Kevin Millar a fait mieux. Jamais drafté, l’actuel co-présentateur du show Intentional Walk, sur MLB Network, joue avec les Saint Paul Saints (Minnesota) de l’American Association, quand il est rapidement repéré par les Florida Marlins. Résultat, il parvient en Ligues Majeures quelques années plus tard, y faisant une belle carrière de 1998 à 2009, gagnant avec les Red Sox les World Series qui brisèrent la malédiction du Bambino en 2004.
L’une des stars des Dbacks, David Peralta, a également profité des bienfaits des Indy Leagues. Signé comme lanceur par les Cards en 2006, le vénézuélien est victime de nombreuses blessures et Saint Louis le libère de son contrat en mai 2009. Il se réinvente alors comme outfielder au sein de l’United League puis de l’American Association. Les Dbacks le signent en 2013 et depuis 2014, il a posté une moyenne de frappe de .293 pour 43 homeruns. Un vrai conte de fées à la sauce indy.

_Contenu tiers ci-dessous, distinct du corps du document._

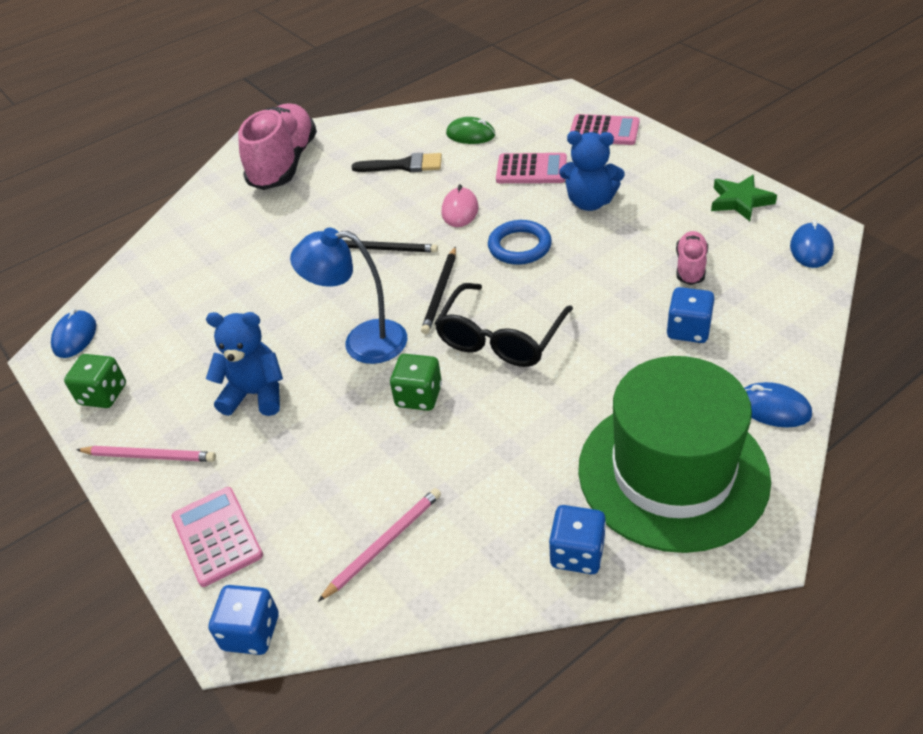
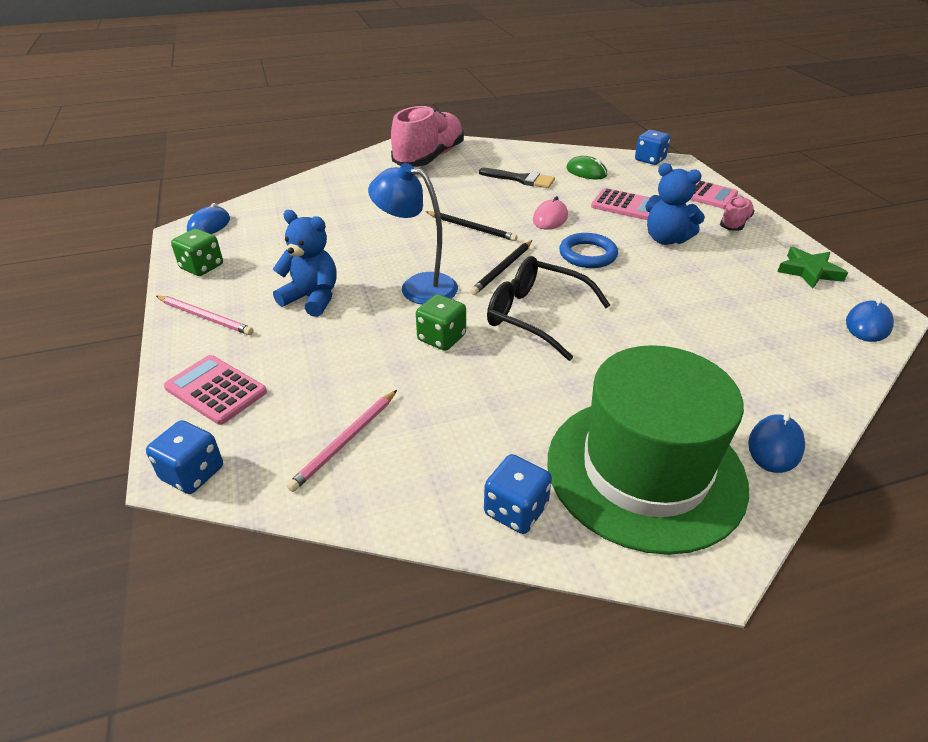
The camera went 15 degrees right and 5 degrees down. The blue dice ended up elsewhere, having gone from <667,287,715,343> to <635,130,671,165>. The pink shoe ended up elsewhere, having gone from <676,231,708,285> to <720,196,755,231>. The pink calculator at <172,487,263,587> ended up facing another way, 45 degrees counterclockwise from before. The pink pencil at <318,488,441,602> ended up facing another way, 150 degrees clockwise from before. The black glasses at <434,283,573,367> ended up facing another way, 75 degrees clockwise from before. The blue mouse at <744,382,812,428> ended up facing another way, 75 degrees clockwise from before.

On le voit, le baseball indépendant à beaucoup à offrir au baseball. S’il se place en concurrent direct des clubs de Ligues Mineures, il est aussi un complément idéal pour le système de la MLB qui peut toujours laisser échapper de futurs talents dans la détection. Le baseball indépendant offre également de nouveaux débouchés aux joueurs étrangers, les français y compris. René Leveret (Can-Am, American Association), Anthony Cros (Can-Am), Maxime Lefèvre (Can-Am) et Félix Brown (Pacific Association, Can-Am) ont tous goûté à une ou plusieurs saisons d’indy baseball, amenant ainsi au baseball français et à l’équipe de France une expérience nécessaire pour les faire grandir.
La mise en place d’un méga-ligue indépendante serait assurément une excellente nouvelle pour le baseball. Aux États-Unis, il permettrait de donner un nouveau souffle à ce sport. Au niveau mondial, il deviendrait une nouvelle terre promise pour tous ces joueurs, et joueuses, qui rêvent de baseball professionnel sans pouvoir accéder au monde hyper concurrentiel du baseball affilié. Ce pourrait être une aussi bonne nouvelle que de voir le baseball aux JO de Paris.